> **Provided data**

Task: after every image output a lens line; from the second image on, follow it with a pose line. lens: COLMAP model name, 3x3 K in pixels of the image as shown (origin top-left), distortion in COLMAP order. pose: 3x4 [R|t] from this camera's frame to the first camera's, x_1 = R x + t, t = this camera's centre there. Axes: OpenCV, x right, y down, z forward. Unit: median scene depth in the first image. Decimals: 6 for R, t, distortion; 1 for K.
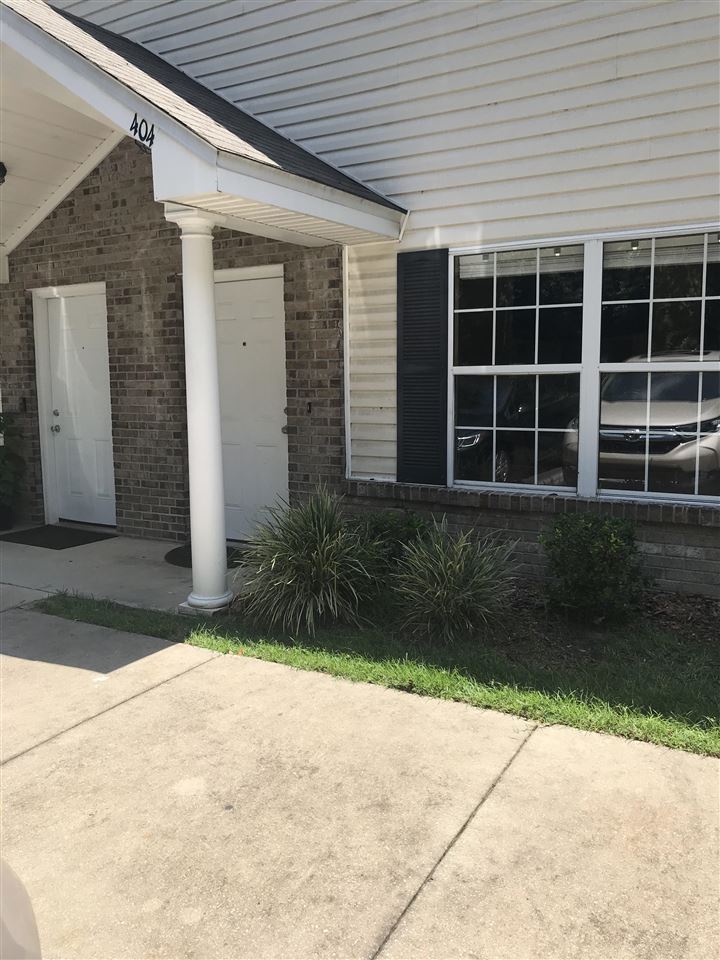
lens RADIAL K [[792.9, 0, 392.8], [0, 792.9, 497.0], [0, 0, 1]] dist [0.020676, -0.027799]
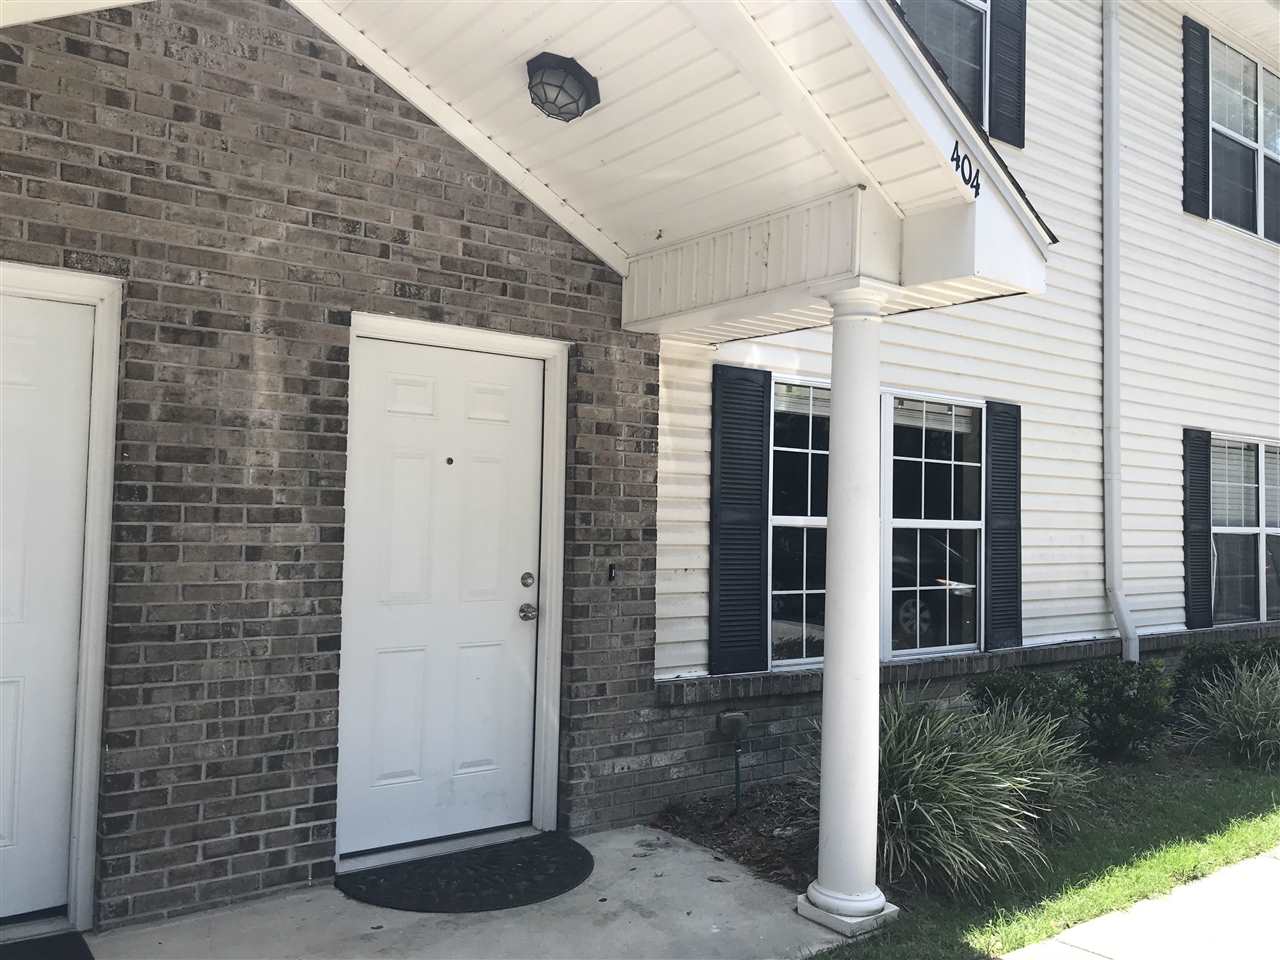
lens RADIAL K [[1057.2, 0, 581.8], [0, 1057.2, 498.6], [0, 0, 1]] dist [0.020676, -0.027799]
pose [[0.398114, 0.032701, 0.916753, -0.923649], [0.112991, 0.990006, -0.084382, -0.109493], [-0.910351, 0.137179, 0.390440, 0.726431]]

> **What the exercise asks**
Render the listing above as a JSON list of strings with one string per line, skipping blank lines and leaving out the pictures.

> **The completed task**
[
  "Task: after every image output a lens line; from the second image on, follow it with a pose line. lens: COLMAP model name, 3x3 K in pixels of the image as shown (origin top-left), distortion in COLMAP order. pose: 3x4 [R|t] from this camera's frame to the first camera's, x_1 = R x + t, t = this camera's centre there. Axes: OpenCV, x right, y down, z forward. Unit: median scene depth in the first image. Decimals: 6 for R, t, distortion; 1 for K.",
  "lens RADIAL K [[792.9, 0, 392.8], [0, 792.9, 497.0], [0, 0, 1]] dist [0.020676, -0.027799]",
  "lens RADIAL K [[1057.2, 0, 581.8], [0, 1057.2, 498.6], [0, 0, 1]] dist [0.020676, -0.027799]",
  "pose [[0.398114, 0.032701, 0.916753, -0.923649], [0.112991, 0.990006, -0.084382, -0.109493], [-0.910351, 0.137179, 0.390440, 0.726431]]"
]